#### PROBLEM TO WORK ON:
As you work through the listing, transcribe every line exactly as it reads.
□ □ □ □ □
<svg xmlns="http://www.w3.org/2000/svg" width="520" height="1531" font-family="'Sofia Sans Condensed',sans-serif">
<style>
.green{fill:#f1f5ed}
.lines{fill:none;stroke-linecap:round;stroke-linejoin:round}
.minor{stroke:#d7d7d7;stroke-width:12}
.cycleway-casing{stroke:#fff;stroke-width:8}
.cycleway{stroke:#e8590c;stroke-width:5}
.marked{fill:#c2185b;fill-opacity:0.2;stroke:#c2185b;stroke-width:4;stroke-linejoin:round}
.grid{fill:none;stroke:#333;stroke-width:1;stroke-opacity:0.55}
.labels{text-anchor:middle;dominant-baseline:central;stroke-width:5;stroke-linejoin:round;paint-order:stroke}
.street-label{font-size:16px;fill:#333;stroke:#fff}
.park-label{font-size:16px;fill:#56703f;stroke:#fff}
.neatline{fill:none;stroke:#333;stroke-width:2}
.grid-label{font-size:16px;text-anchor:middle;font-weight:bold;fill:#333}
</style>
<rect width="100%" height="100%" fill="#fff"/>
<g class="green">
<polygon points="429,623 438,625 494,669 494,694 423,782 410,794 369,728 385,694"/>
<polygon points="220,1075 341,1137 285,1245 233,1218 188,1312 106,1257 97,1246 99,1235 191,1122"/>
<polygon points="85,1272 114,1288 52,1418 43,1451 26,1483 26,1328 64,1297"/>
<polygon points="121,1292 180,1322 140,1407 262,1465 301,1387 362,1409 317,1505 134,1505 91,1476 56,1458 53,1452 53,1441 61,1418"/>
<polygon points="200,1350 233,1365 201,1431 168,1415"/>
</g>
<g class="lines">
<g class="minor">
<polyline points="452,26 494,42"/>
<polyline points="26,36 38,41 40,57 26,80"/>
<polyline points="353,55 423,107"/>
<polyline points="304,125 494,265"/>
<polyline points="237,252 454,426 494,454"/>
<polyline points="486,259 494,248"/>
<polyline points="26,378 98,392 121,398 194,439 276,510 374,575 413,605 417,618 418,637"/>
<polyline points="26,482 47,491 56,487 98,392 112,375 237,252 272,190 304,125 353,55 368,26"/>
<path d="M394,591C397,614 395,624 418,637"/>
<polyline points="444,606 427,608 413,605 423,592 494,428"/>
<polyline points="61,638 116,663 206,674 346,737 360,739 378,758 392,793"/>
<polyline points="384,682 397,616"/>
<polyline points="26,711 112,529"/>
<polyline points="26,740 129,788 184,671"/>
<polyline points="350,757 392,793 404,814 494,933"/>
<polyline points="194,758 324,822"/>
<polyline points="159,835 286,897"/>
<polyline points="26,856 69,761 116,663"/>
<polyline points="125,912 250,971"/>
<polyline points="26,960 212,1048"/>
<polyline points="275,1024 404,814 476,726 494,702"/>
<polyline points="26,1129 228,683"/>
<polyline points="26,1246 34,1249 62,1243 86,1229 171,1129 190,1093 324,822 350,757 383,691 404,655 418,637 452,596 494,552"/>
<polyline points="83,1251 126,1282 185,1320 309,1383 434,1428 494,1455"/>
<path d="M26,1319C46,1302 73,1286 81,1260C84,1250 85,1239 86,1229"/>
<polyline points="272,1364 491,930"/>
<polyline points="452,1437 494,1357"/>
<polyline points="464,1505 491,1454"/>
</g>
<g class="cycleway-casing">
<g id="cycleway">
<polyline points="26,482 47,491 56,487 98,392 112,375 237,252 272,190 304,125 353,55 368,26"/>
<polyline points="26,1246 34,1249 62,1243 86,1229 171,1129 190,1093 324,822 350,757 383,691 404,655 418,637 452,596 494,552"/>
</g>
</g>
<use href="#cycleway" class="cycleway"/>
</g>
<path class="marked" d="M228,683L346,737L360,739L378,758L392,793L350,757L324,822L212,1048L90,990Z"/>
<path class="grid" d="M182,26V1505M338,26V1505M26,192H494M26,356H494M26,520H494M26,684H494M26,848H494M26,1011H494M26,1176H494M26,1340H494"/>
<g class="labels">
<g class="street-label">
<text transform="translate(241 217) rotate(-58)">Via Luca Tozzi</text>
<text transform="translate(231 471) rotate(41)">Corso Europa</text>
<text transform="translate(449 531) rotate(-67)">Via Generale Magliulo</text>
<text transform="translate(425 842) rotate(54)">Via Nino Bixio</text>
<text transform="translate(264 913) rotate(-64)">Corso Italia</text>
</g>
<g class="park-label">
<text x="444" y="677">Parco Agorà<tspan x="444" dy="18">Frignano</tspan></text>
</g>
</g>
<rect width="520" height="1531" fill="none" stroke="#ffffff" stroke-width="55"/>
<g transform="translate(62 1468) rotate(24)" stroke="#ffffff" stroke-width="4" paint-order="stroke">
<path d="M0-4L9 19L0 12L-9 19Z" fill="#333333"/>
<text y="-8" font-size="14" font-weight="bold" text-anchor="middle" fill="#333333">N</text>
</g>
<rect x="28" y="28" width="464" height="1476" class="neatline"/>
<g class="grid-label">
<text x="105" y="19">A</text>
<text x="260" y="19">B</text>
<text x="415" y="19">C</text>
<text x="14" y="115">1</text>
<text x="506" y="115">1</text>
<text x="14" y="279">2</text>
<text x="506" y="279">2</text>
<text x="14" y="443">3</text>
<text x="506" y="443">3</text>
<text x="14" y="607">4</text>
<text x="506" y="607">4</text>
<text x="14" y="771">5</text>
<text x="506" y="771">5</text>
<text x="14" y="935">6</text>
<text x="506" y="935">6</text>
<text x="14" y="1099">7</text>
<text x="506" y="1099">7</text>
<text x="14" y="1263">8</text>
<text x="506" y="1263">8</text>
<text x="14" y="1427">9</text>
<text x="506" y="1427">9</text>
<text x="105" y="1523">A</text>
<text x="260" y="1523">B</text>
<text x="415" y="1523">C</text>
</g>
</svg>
□ □ □ □ □
#### COMPLETED TASK:
<svg xmlns="http://www.w3.org/2000/svg" width="520" height="1531" font-family="'Sofia Sans Condensed',sans-serif">
<style>
.green{fill:#f1f5ed}
.lines{fill:none;stroke-linecap:round;stroke-linejoin:round}
.minor{stroke:#d7d7d7;stroke-width:12}
.cycleway-casing{stroke:#fff;stroke-width:8}
.cycleway{stroke:#e8590c;stroke-width:5}
.marked{fill:#c2185b;fill-opacity:0.2;stroke:#c2185b;stroke-width:4;stroke-linejoin:round}
.grid{fill:none;stroke:#333;stroke-width:1;stroke-opacity:0.55}
.labels{text-anchor:middle;dominant-baseline:central;stroke-width:5;stroke-linejoin:round;paint-order:stroke}
.street-label{font-size:16px;fill:#333;stroke:#fff}
.park-label{font-size:16px;fill:#56703f;stroke:#fff}
.neatline{fill:none;stroke:#333;stroke-width:2}
.grid-label{font-size:16px;text-anchor:middle;font-weight:bold;fill:#333}
</style>
<rect width="100%" height="100%" fill="#fff"/>
<g class="green">
<polygon points="429,623 438,625 494,669 494,694 423,782 410,794 369,728 385,694"/>
<polygon points="220,1075 341,1137 285,1245 233,1218 188,1312 106,1257 97,1246 99,1235 191,1122"/>
<polygon points="85,1272 114,1288 52,1418 43,1451 26,1483 26,1328 64,1297"/>
<polygon points="121,1292 180,1322 140,1407 262,1465 301,1387 362,1409 317,1505 134,1505 91,1476 56,1458 53,1452 53,1441 61,1418"/>
<polygon points="200,1350 233,1365 201,1431 168,1415"/>
</g>
<g class="lines">
<g class="minor">
<polyline points="452,26 494,42"/>
<polyline points="26,36 38,41 40,57 26,80"/>
<polyline points="353,55 423,107"/>
<polyline points="304,125 494,265"/>
<polyline points="237,252 454,426 494,454"/>
<polyline points="486,259 494,248"/>
<polyline points="26,378 98,392 121,398 194,439 276,510 374,575 413,605 417,618 418,637"/>
<polyline points="26,482 47,491 56,487 98,392 112,375 237,252 272,190 304,125 353,55 368,26"/>
<path d="M394,591C397,614 395,624 418,637"/>
<polyline points="444,606 427,608 413,605 423,592 494,428"/>
<polyline points="61,638 116,663 206,674 346,737 360,739 378,758 392,793"/>
<polyline points="384,682 397,616"/>
<polyline points="26,711 112,529"/>
<polyline points="26,740 129,788 184,671"/>
<polyline points="350,757 392,793 404,814 494,933"/>
<polyline points="194,758 324,822"/>
<polyline points="159,835 286,897"/>
<polyline points="26,856 69,761 116,663"/>
<polyline points="125,912 250,971"/>
<polyline points="26,960 212,1048"/>
<polyline points="275,1024 404,814 476,726 494,702"/>
<polyline points="26,1129 228,683"/>
<polyline points="26,1246 34,1249 62,1243 86,1229 171,1129 190,1093 324,822 350,757 383,691 404,655 418,637 452,596 494,552"/>
<polyline points="83,1251 126,1282 185,1320 309,1383 434,1428 494,1455"/>
<path d="M26,1319C46,1302 73,1286 81,1260C84,1250 85,1239 86,1229"/>
<polyline points="272,1364 491,930"/>
<polyline points="452,1437 494,1357"/>
<polyline points="464,1505 491,1454"/>
</g>
<g class="cycleway-casing">
<g id="cycleway">
<polyline points="26,482 47,491 56,487 98,392 112,375 237,252 272,190 304,125 353,55 368,26"/>
<polyline points="26,1246 34,1249 62,1243 86,1229 171,1129 190,1093 324,822 350,757 383,691 404,655 418,637 452,596 494,552"/>
</g>
</g>
<use href="#cycleway" class="cycleway"/>
</g>
<path class="marked" d="M228,683L346,737L360,739L378,758L392,793L350,757L324,822L212,1048L90,990Z"/>
<path class="grid" d="M182,26V1505M338,26V1505M26,192H494M26,356H494M26,520H494M26,684H494M26,848H494M26,1011H494M26,1176H494M26,1340H494"/>
<g class="labels">
<g class="street-label">
<text transform="translate(241 217) rotate(-58)">Via Luca Tozzi</text>
<text transform="translate(231 471) rotate(41)">Corso Europa</text>
<text transform="translate(449 531) rotate(-67)">Via Generale Magliulo</text>
<text transform="translate(425 842) rotate(54)">Via Nino Bixio</text>
<text transform="translate(264 913) rotate(-64)">Corso Italia</text>
</g>
<g class="park-label">
<text x="444" y="677">Parco Agorà<tspan x="444" dy="18">Frignano</tspan></text>
</g>
</g>
<rect width="520" height="1531" fill="none" stroke="#ffffff" stroke-width="55"/>
<g transform="translate(62 1468) rotate(24)" stroke="#ffffff" stroke-width="4" paint-order="stroke">
<path d="M0-4L9 19L0 12L-9 19Z" fill="#333333"/>
<text y="-8" font-size="14" font-weight="bold" text-anchor="middle" fill="#333333">N</text>
</g>
<rect x="28" y="28" width="464" height="1476" class="neatline"/>
<g class="grid-label">
<text x="105" y="19">A</text>
<text x="260" y="19">B</text>
<text x="415" y="19">C</text>
<text x="14" y="115">1</text>
<text x="506" y="115">1</text>
<text x="14" y="279">2</text>
<text x="506" y="279">2</text>
<text x="14" y="443">3</text>
<text x="506" y="443">3</text>
<text x="14" y="607">4</text>
<text x="506" y="607">4</text>
<text x="14" y="771">5</text>
<text x="506" y="771">5</text>
<text x="14" y="935">6</text>
<text x="506" y="935">6</text>
<text x="14" y="1099">7</text>
<text x="506" y="1099">7</text>
<text x="14" y="1263">8</text>
<text x="506" y="1263">8</text>
<text x="14" y="1427">9</text>
<text x="506" y="1427">9</text>
<text x="105" y="1523">A</text>
<text x="260" y="1523">B</text>
<text x="415" y="1523">C</text>
</g>
</svg>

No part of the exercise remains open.